His favorite books? Ralph Ellison’s “Invisible Man” and McPherson’s “Battle Cry of Freedom,” in what they reveal about “the kinds of decisions people had to make and the constraints they faced in making them.”
Favorite movie? “The Godfather.” When a “Godfather” trilogy is shown on TNT, he’s been known to cancel weekend plans to sit right through.
Part of it is his family’s immigrant experience: His grandparents, Elias and Rose Nader, were turned away as Ellis Island on their first attempt to enter the country from their native Lebanon, diverted to Rio de Janeiro. (His mother, the former Alice House, was from an old-time Oneonta family.)
But another part of it is Michael Corleone, “who begins as a complex and attractive character and ends as a detestable person.”
Political observers will tell you that, while Nader’s tenure in office, particularly this year, has been focused, he has not been doctrinaire.
When compromise was called for, he compromised. When he concluded he had to, he even walked away: Notably, from a biomass – woodchips to electricity – project in the Pony Farm Business Park he had energetically advocated, when local opposition burgeoned in 2007. “We really needed to move on,” he said.
And when it surfaced this fall that three police officers may have had improper relations with young women while on duty, Nader sought to discharge the matter quickly with a review by the county District Attorney’s Office.
But when concern continued, it would have been unlike him to stonewall.
Instead, he brought in the Delaware County district attorney for a more in-depth, independent review by an entity with no ties to city police. That is still ongoing.
His one regret? “In the beginning, I would have reached out more to some of the Common Council members.” His first two years were rocky, but things settled down considerably in the last two years.
Through it all, however, he nudged matters forward, particularly the Bresee’s project, which will turn the downtown anchor into 20 apartments, two penthouses on the top floor, and retail and office space at street level.
It will replace the deteriorated back of the building with an expanded and landscaped Wall Street parking lot by Library Park, and will renovate the former telephone exchange on Deitz Street and contiguous buildings.

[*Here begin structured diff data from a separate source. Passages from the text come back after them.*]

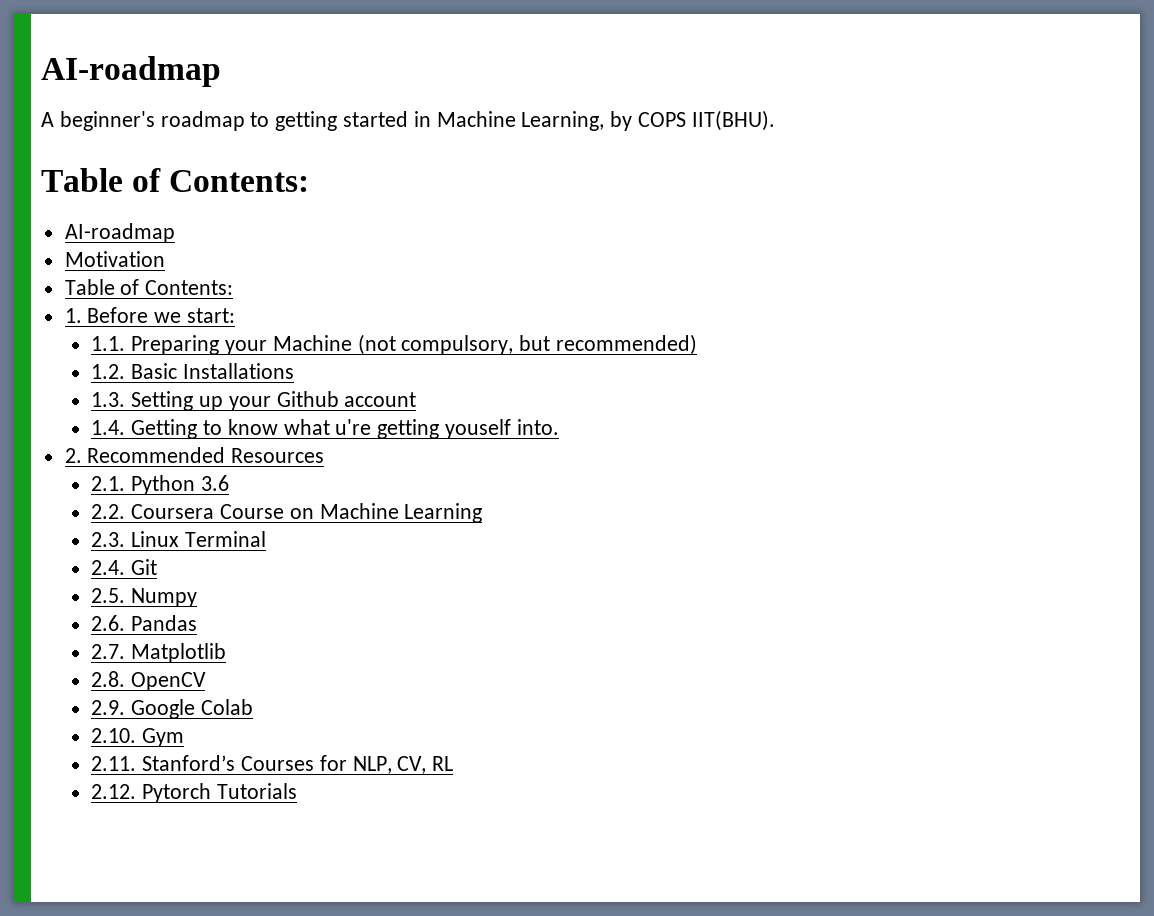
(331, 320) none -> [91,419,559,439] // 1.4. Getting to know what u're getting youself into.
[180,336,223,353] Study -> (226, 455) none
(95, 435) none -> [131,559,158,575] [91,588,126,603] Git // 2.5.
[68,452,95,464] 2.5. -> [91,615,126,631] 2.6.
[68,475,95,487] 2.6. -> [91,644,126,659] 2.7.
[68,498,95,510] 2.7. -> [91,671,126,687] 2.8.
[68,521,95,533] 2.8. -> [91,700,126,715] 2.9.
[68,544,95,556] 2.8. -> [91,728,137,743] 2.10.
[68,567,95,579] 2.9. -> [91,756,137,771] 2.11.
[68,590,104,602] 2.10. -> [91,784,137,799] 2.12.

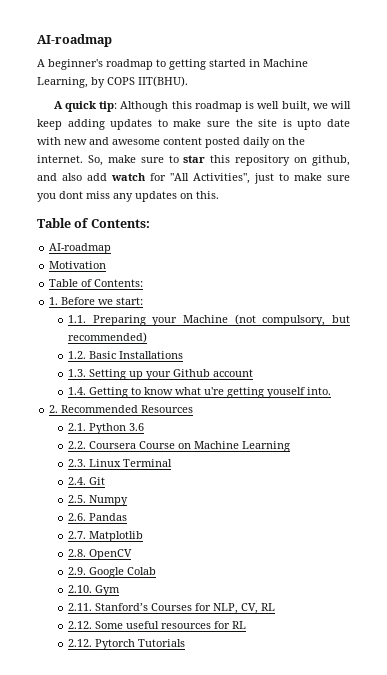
(775, 120) none -> [53,101,352,112] [37,119,350,130] [37,137,305,148] [37,155,350,166] [37,173,350,184] [37,191,219,202] // A quick tip: Although this roadmap is well built, we will keep adding updates to make sure the site is upto date with new and awesome content posted daily on the internet. So, make sure to star this repository on github, and also add watch for "All Activities", just to make sure you dont miss any updates on this.
(454, 763) none -> [67,621,246,629] // 2.12. Some useful resources for RL

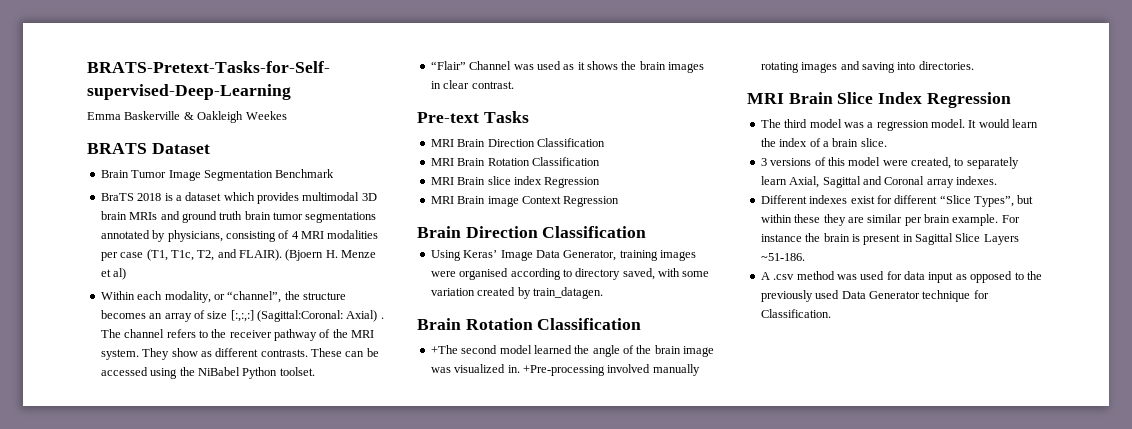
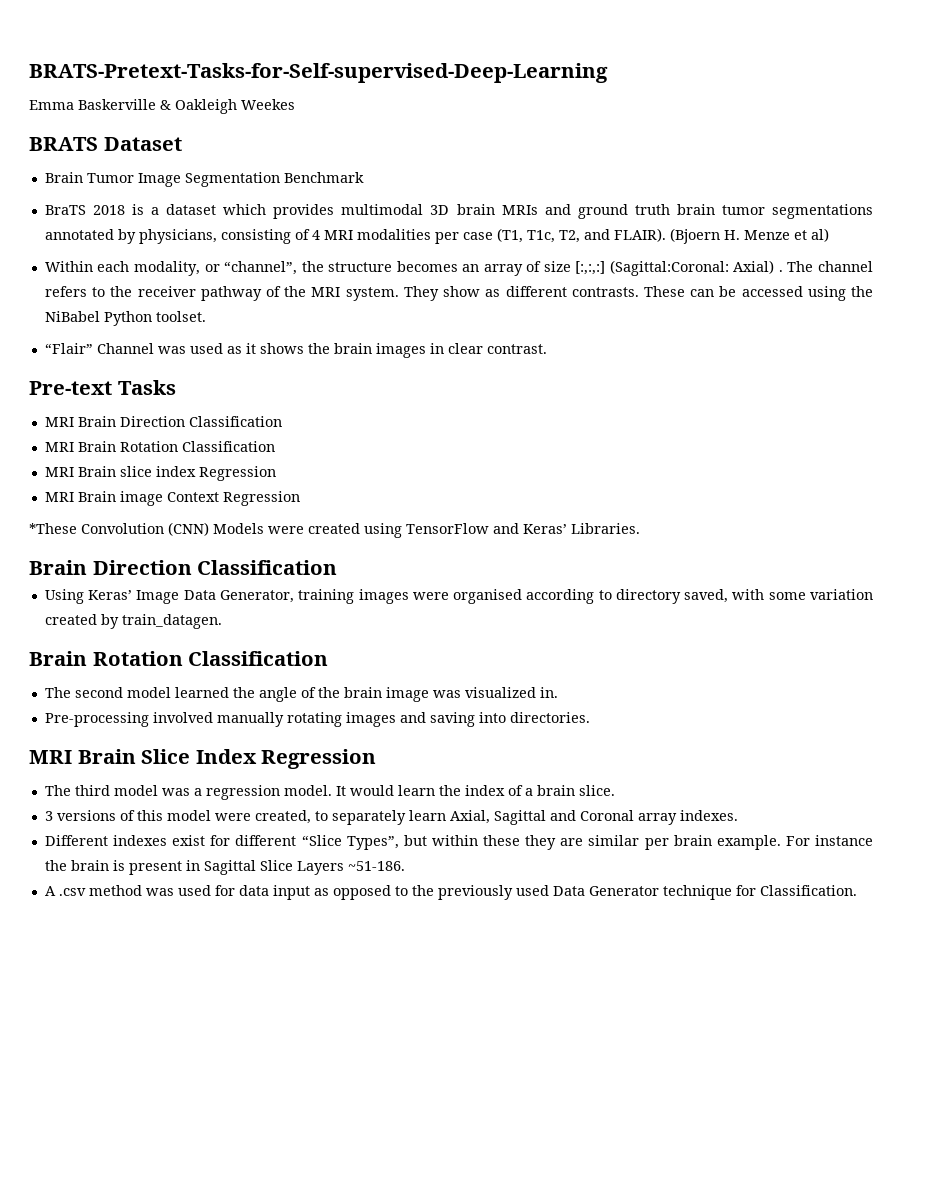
(620, 201) none -> [29,522,640,538] // *These Convolution (CNN) Models were created using TensorFlow and Keras’ Libraries.
[430,345,458,354] +The -> [44,687,71,698] The
[522,365,605,376] +Pre-processing -> [44,712,149,727] // Pre-processing

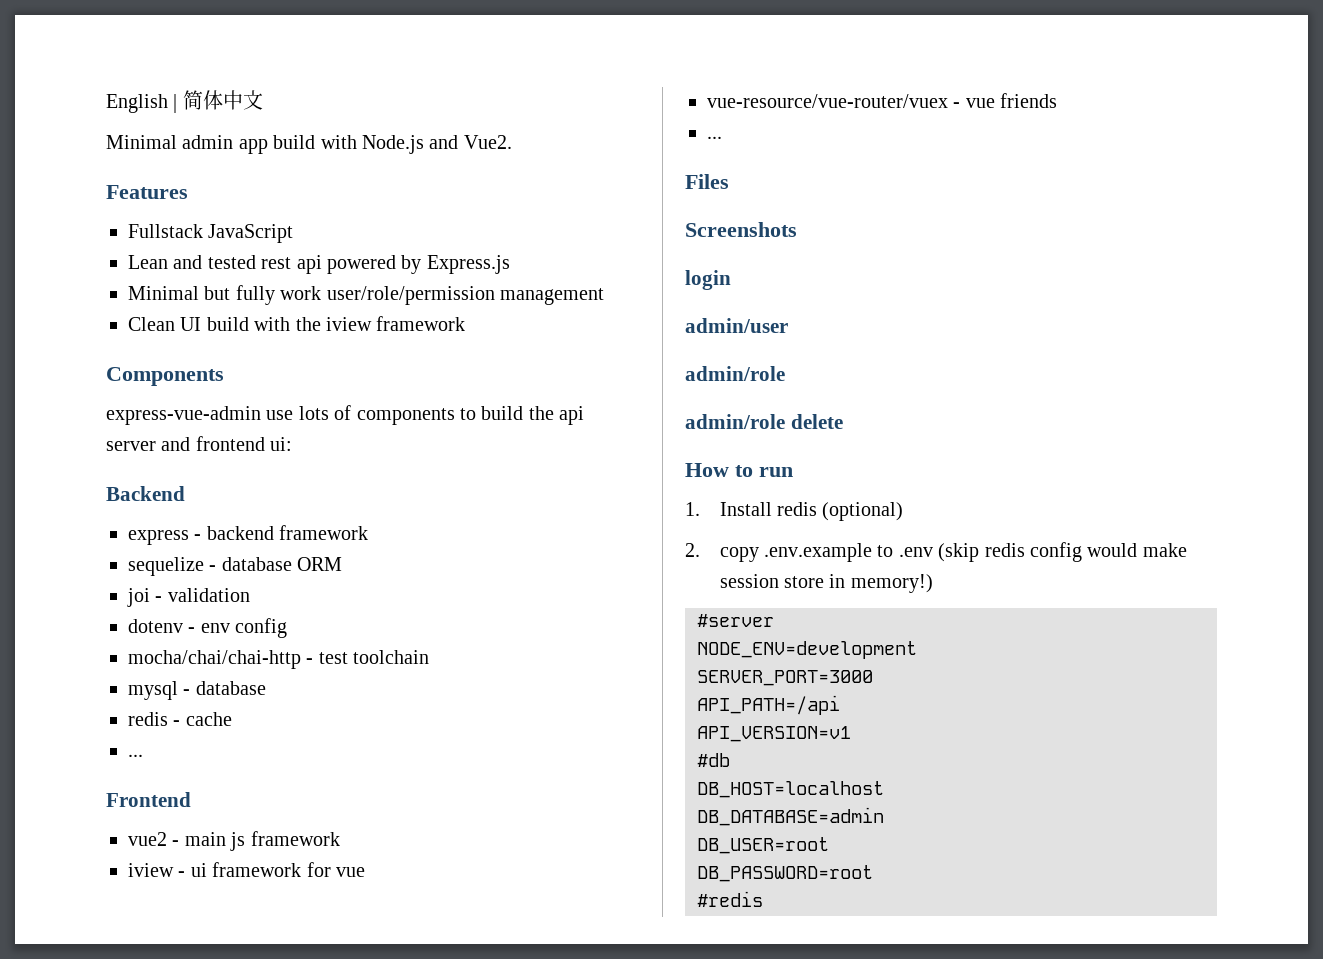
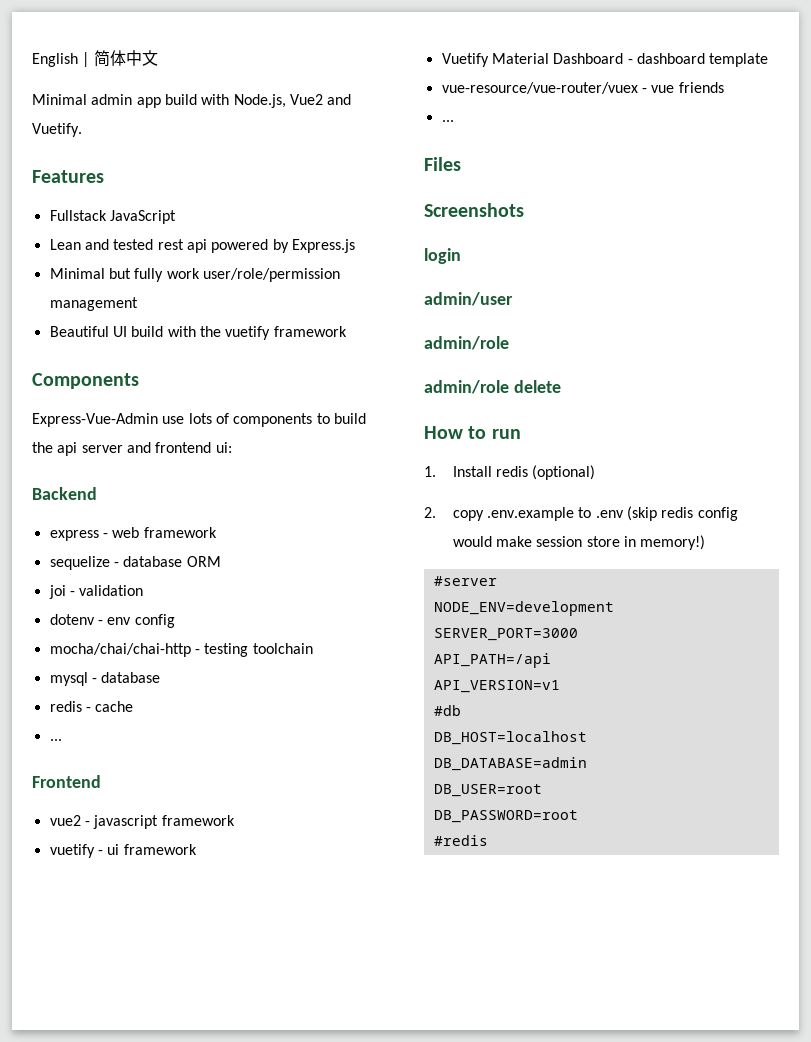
[362,135,512,154] Node.js and Vue2. -> [233,94,352,108] [32,123,82,137] Node.js, Vue2 and Vuetify.
[128,317,175,331] Clean -> [49,326,109,337] Beautiful
[326,317,372,331] iview -> [225,326,271,340] vuetify
[106,406,261,425] express-vue-admin -> [32,413,158,427] Express-Vue-Admin
[206,526,274,540] backend -> [112,527,140,538] web
[318,652,348,664] test -> [204,643,249,657] testing
[184,831,340,851] [128,863,174,877] main js framework // iview -> [93,815,235,829] [49,844,95,858] javascript framework // vuetify
[306,862,365,877] for vue -> [441,53,769,67] // Vuetify Material Dashboard - dashboard template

At points, Nader – a parttime mayor – was in daily conversations with Bernier on the project.
A particularly welcome breakthrough came in 2008 when Bloomfield•Schon, a Cincinnati developer that had just completed Cayuga Place in downtown Ithaca, agreed to take the project on.
“We weren’t sure we could get a quality developer,” he said.
After Jan. 1, Nader plans to extract himself completely from elected politics – “I think I have to” – both as a candidate and behind the scenes.
As time goes on, however, the former Opportunities for Otsego president is determined to remain active in civic life, as he has been all his life.
Regrets (and advice for his successor): “I spent too much time on collective bargaining. We have good people to do that.”
Still, John S. Nader leaves office with a sense of satisfaction, professional and personal.
“I’ve been very lucky,” he said. “Everything I’ve wanted to do I’ve been able to do, in academe and elective office. I’ve been very lucky.”